Он понял, что это было грубо. Но плюс этого места был в его непроницаемости к грубости.
– Ты всегда не хотел рассказывать что-то другим или это началось только здесь? У тебя есть друзья?
Ал мигом забыл о грубости. Он подумал назвать для Кэрри своими друзьями Макса и Тони, это были единственные подходящие по возрасту люди, которые могли сойти за друзей, но так и не решился заговорить об этой части своей жизни.
– Ну было парочку.
Кэрри снова закрыла тему. Ал снова расслабился. Психолог снова начала говорить свидетельства, что для этого еще рано.
– Значит, общаться с кем-то тебе не противно. Тогда почему ты отказываешь себе в этом?
– Отказываю? – переспросил Ал. – Я просто не хочу.
Лицо психолога стало слегка сочувственным, более мягким. Алу это не понравилось.
– Просто я заметила, что ты не только отказываешь себе, – произнесла она. – Словно наказываешь себя.
Ал хотел снова переспросить, но так и замер с открытым ртом.
– Наказываешь отсутствием общения, – подсказала Кэрри с видом, словно говорит очевидные вещи. – Но не только морально, но и физически. Самоповреждение своего тела…
– Я больше не режусь, – Ал без удовольствия осознал, что тон его прозвучал не спокойно, а как-то возмущенно.
Лицо Кэрри стало еще более мягким.
– Ты расчесываешь руку, – объяснила она. – Правую. Это ведь следы от ногтей?

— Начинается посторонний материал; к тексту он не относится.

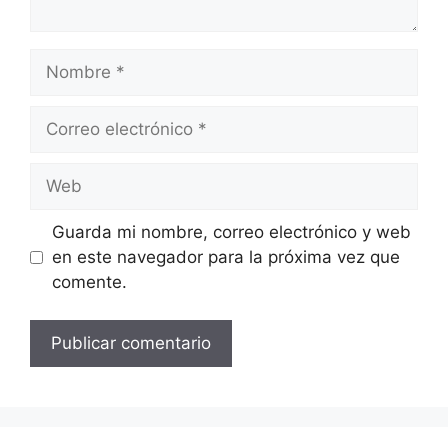
Nombre
Correo
electrónico
Web
Guarda mi nombre, correo electrónico y web
en este navegador para la próxima vez que
comente.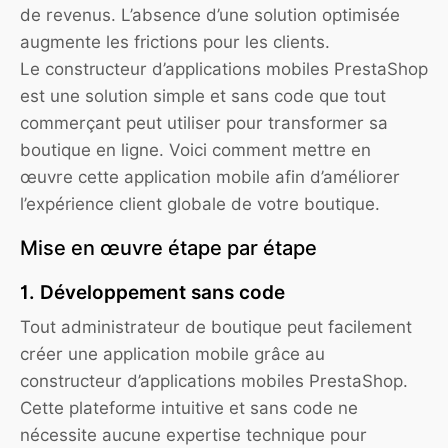
de revenus. L’absence d’une solution optimisée
augmente les frictions pour les clients.
Le constructeur d’applications mobiles PrestaShop
est une solution simple et sans code que tout
commerçant peut utiliser pour transformer sa
boutique en ligne. Voici comment mettre en
œuvre cette application mobile afin d’améliorer
l’expérience client globale de votre boutique.
Mise en œuvre étape par étape
1. Développement sans code
Tout administrateur de boutique peut facilement
créer une application mobile grâce au
constructeur d’applications mobiles PrestaShop.
Cette plateforme intuitive et sans code ne
nécessite aucune expertise technique pour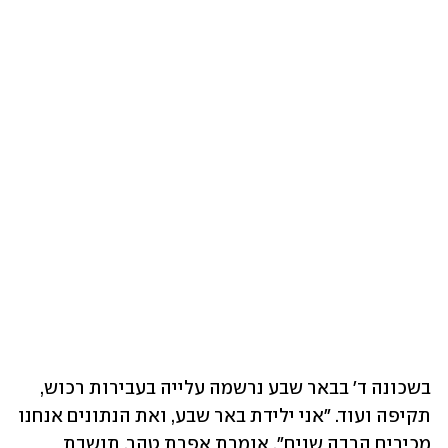
בשכונה ד' בבאר שבע נרשמה עלייה בעבירות רכוש, 
תקיפה ועוד. "אני ילידת באר שבע, ואת הנתונים אנחנו 
מכירים הרבה שנים", אומרת אפרת טהר, תושבת 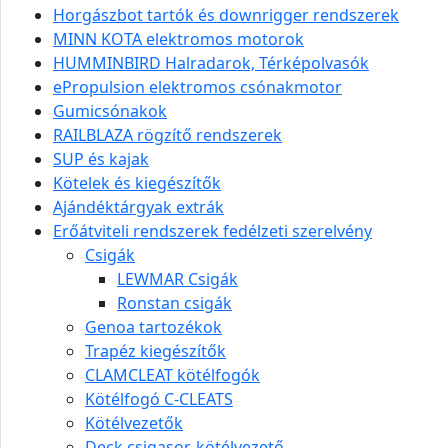
Horgászbot tartók és downrigger rendszerek
MINN KOTA elektromos motorok
HUMMINBIRD Halradarok, Térképolvasók
ePropulsion elektromos csónakmotor
Gumicsónakok
RAILBLAZA rögzítő rendszerek
SUP és kajak
Kötelek és kiegészítők
Ajándéktárgyak extrák
Erőátviteli rendszerek fedélzeti szerelvény
Csigák
LEWMAR Csigák
Ronstan csigák
Genoa tartozékok
Trapéz kiegészítők
CLAMCLEAT kötélfogók
Kötélfogó C-CLEATS
Kötélvezetők
Deck csigasor, kötélvezető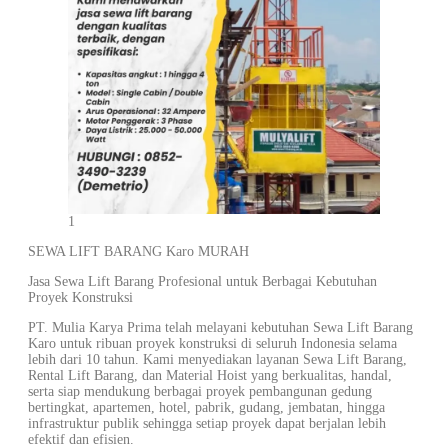
1
SEWA LIFT BARANG Karo MURAH
Jasa Sewa Lift Barang Profesional untuk Berbagai Kebutuhan
Proyek Konstruksi
PT. Mulia Karya Prima telah melayani kebutuhan Sewa Lift Barang
Karo untuk ribuan proyek konstruksi di seluruh Indonesia selama
lebih dari 10 tahun. Kami menyediakan layanan Sewa Lift Barang,
Rental Lift Barang, dan Material Hoist yang berkualitas, handal,
serta siap mendukung berbagai proyek pembangunan gedung
bertingkat, apartemen, hotel, pabrik, gudang, jembatan, hingga
infrastruktur publik sehingga setiap proyek dapat berjalan lebih
efektif dan efisien.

Ал с недоумением посмотрел на здоровое запястье. Здоровым оно и вправду не было. Оно дико чесалось, словно у него проявлялась аллергия на конкретной части тела, он чесал ее неосознанно, пусть и замечал себя пару раз за этим занятием, когда не мог уснуть.
– Ты почти не спишь ночью, тянешь до утра. Не ешь. За что ты себя наказываешь, милый?
Ему надоело это слово. Его главное состояние, испытываемое теперь в противовес апатии, было дискомфортом. Сейчас он испытывал такой же дискомфорт, как от Голди и Милларда вместе взятых.
– Я себя не наказываю, – как можно спокойнее произнес он. – Самоповреждение – способ заменить моральную боль на более простую – физическую. Да, возможно, рука чешется от того, что я привык резать ее, а может это аллергия на капельницу. Неосознанно. Но сон, еда… Да вы видели эту кашу из капусты?
Кэрри медленно кивнула, но склонила голову в бок, словно оставляя этот вопрос на потом.
– Значит, ты ни в чем себя не винишь?
Ал думал что-то сказать, но вместо этого по очереди укусил верхнюю и нижнюю губу. Связь между наказанием и виной была, но нежелание есть капусту из соплей не могло сравниться с наказанием, которого он заслуживал.
– Я не могу наказывать себя за вину, – членораздельно произнес он, думая на ходу. – Потому что не могу чувствовать боли. Это… я апатичен. И это хорошо. Потому что если бы мне было так же больно, как… тогда, я бы не смог.
– То есть, пока ты не чувствуешь боль, ты не хочешь умирать? – мягко уточнила психолог.
– Мне все равно.
Она кивнула.
– А те, кто причинил тебе ту боль, от которой ты больше не мог терпеть, ты думаешь, они заслуживают твоих страданий? Заслуживают видеть, что их слова и поступки смогли тебя сломать?
– Нет, – Ал думал подумать над ответом, но он пришел сам. – Поэтому я и убил себя.
– Сам, – закончила она за него. – Чтобы доказать, что твое тело принадлежит тебе?
– Да, – вздохнул Ал, но ничего не почувствовал. И это устраивало уже больше.
– Ты думаешь, они бы смогли убить тебя, если бы ты не сделал это сам?
Это уже был не страх. Ал не мог описать это чувство, но смог увидеть заминку на лице Кэрри, когда он поднял на нее взгляд.
– Нет. Нет, не они, – Ал замялся. Стоило замолчать, но он не мог закрыть рта, изливая поток беспорядочных мыслей и объяснений, оправданий. – Мои страдания, они… Я жил лучше всех, но ныл больше всех. Мне пытались помочь, а я считал, что эти люди – тоже часть проблемы. Я и сейчас так считаю. Не могу не считать, не получается. Я эгоист, в итоге я наплевал на все старания ради меня и попытался уничтожить то, ради чего они были. Но потом, – его тон изменился, не стал менее хаотичным, но более настойчивым, словно Кэрри с ним спорила, – потом они привыкли бы. Я всем мешаю.